Phase I: Immobilization (Weeks 0-4)

• Immediately postoperatively, the extremity is immobilized in a bulky, well-padded long-arm cast.
• The wrist is positioned in 20-30 degrees of extension, the metacarpophalangeal joints in 70 degrees of flexion, and the interphalangeal joints in full extension. The forearm is supinated, and the thumb is abducted out of the palm.
• Strict elevation is maintained for the first 48-72 hours to mitigate edema.

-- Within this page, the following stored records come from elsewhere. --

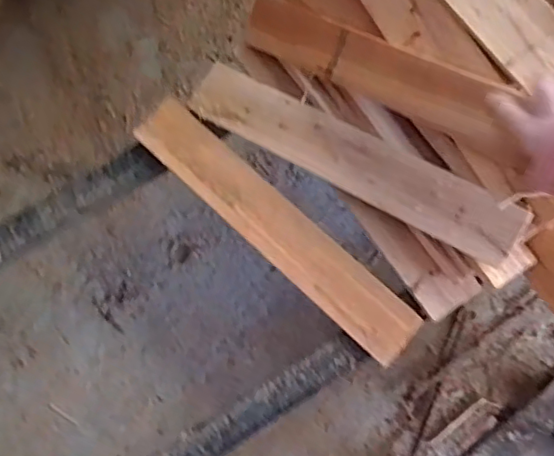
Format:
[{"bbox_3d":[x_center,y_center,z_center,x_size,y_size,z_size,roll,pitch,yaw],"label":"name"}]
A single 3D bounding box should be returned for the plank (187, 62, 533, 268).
[{"bbox_3d":[0.095,-0.098,0.796,0.484,0.015,0.084,29,95,17],"label":"plank"}]

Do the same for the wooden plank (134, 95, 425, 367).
[{"bbox_3d":[-0.007,-0.009,0.822,0.488,0.011,0.083,42,81,13],"label":"wooden plank"}]

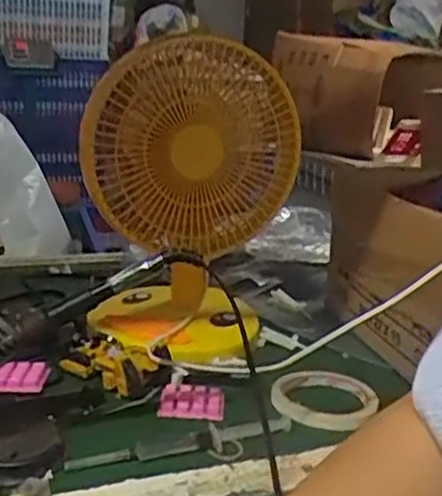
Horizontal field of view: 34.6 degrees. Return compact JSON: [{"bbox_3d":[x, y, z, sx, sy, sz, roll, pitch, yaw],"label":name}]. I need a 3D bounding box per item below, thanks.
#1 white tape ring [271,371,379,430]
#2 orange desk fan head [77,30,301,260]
[{"bbox_3d":[0.098,0.142,0.674,0.097,0.009,0.099,3,17,-1],"label":"white tape ring"},{"bbox_3d":[-0.027,-0.100,0.702,0.216,0.193,0.076,-2,17,-18],"label":"orange desk fan head"}]

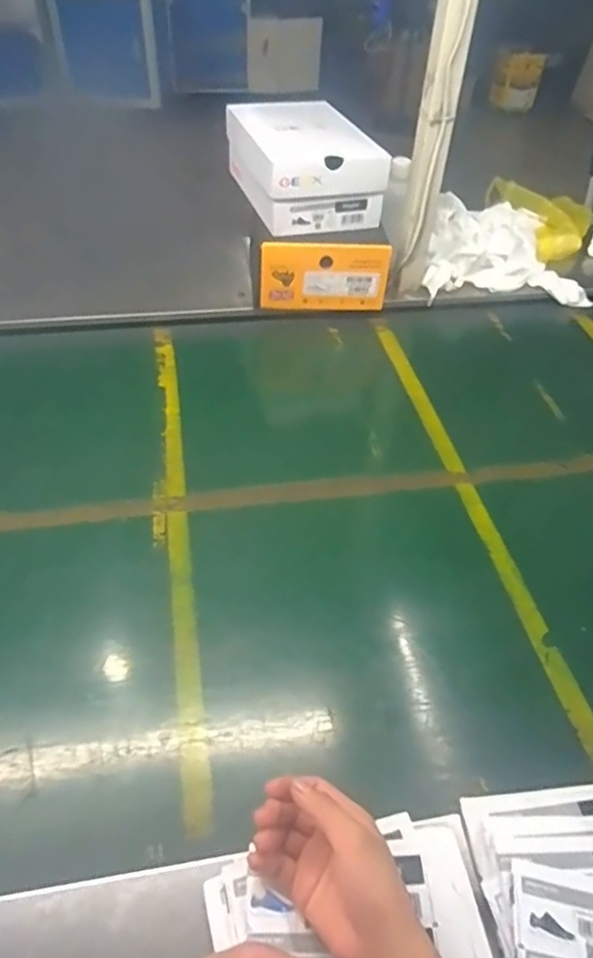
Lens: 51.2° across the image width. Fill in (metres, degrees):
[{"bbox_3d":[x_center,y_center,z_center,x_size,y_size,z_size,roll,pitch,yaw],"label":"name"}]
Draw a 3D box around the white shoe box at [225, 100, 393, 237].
[{"bbox_3d":[0.007,-0.512,1.006,0.191,0.110,0.267,-11,48,-13],"label":"white shoe box"}]

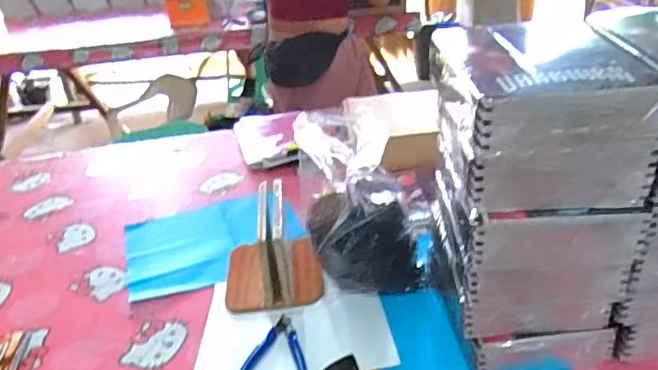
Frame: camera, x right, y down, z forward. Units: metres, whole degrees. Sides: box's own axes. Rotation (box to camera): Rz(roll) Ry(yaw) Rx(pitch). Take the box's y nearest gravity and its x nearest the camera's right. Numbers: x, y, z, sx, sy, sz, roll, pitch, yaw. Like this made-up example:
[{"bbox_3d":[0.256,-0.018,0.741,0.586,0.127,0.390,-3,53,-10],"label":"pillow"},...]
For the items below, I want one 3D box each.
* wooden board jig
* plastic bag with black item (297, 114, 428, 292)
[{"bbox_3d":[-0.084,0.087,0.786,0.136,0.112,0.147,-6,31,0],"label":"wooden board jig"},{"bbox_3d":[0.045,0.048,0.738,0.140,0.222,0.102,-24,35,-27],"label":"plastic bag with black item"}]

Phase II: Early Mobilization (Weeks 4-8)

• The cast is removed at 4 weeks.
• A custom thermoplastic resting splint is fabricated to maintain the corrected position during rest and sleep.
• Active range of motion (AROM) exercises are initiated under the strict guidance of a specialized pediatric hand therapist.
• Passive stretching of the transferred tendons is strictly avoided to prevent attenuation of the surgical repair.

Phase III: Functional Strengthening (Weeks 8 and Beyond)

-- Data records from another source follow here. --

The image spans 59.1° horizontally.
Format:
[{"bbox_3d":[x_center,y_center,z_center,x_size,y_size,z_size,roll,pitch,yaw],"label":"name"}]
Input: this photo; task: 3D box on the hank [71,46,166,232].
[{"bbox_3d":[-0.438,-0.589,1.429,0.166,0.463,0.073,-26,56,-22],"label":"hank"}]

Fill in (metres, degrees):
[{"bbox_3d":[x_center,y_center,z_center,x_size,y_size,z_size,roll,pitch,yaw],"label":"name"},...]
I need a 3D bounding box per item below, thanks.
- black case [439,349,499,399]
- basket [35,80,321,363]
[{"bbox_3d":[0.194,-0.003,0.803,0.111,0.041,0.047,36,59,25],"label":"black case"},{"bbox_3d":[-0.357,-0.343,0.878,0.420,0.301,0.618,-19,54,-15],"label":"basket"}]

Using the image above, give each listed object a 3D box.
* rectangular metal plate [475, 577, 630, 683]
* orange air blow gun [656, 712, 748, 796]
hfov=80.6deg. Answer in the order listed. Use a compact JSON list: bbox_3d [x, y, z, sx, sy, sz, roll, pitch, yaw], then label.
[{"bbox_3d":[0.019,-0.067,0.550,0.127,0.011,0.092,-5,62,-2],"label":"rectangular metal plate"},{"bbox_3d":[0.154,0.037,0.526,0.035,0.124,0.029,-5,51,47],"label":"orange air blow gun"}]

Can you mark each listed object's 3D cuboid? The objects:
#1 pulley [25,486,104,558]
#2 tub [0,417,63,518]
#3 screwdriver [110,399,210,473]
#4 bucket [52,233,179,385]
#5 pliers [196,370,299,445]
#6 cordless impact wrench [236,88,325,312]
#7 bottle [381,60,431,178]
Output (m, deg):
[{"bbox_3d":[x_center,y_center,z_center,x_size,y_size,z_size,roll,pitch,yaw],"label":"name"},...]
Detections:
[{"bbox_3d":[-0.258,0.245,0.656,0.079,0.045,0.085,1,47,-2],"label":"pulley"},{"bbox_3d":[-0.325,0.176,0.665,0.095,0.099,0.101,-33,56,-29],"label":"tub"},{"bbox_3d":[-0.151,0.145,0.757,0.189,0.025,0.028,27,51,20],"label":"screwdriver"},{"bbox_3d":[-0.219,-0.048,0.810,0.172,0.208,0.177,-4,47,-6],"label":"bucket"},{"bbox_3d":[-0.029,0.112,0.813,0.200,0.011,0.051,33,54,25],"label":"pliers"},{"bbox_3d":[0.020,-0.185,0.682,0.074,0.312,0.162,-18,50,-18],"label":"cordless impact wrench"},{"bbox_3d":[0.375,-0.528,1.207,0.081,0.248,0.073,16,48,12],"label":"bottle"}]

• Progressive resistance exercises are introduced.
• Neuromuscular re-education is paramount. The child must learn to fire the transferred muscle in its new biomechanical role. Biofeedback and mirror therapy can be highly effective adjuncts.
• Night splinting is typically continued for a minimum of 6 to 12 months postoperatively to prevent the recurrence of dynamic contractures during growth spurts.

In conclusion, the surgical management of the spastic upper extremity is a highly rewarding endeavor when executed correctly. It demands an exhaustive preoperative evaluation, a deep understanding of spastic biomechanics, precise surgical execution, and a dedicated, long-term commitment to postoperative rehabilitation.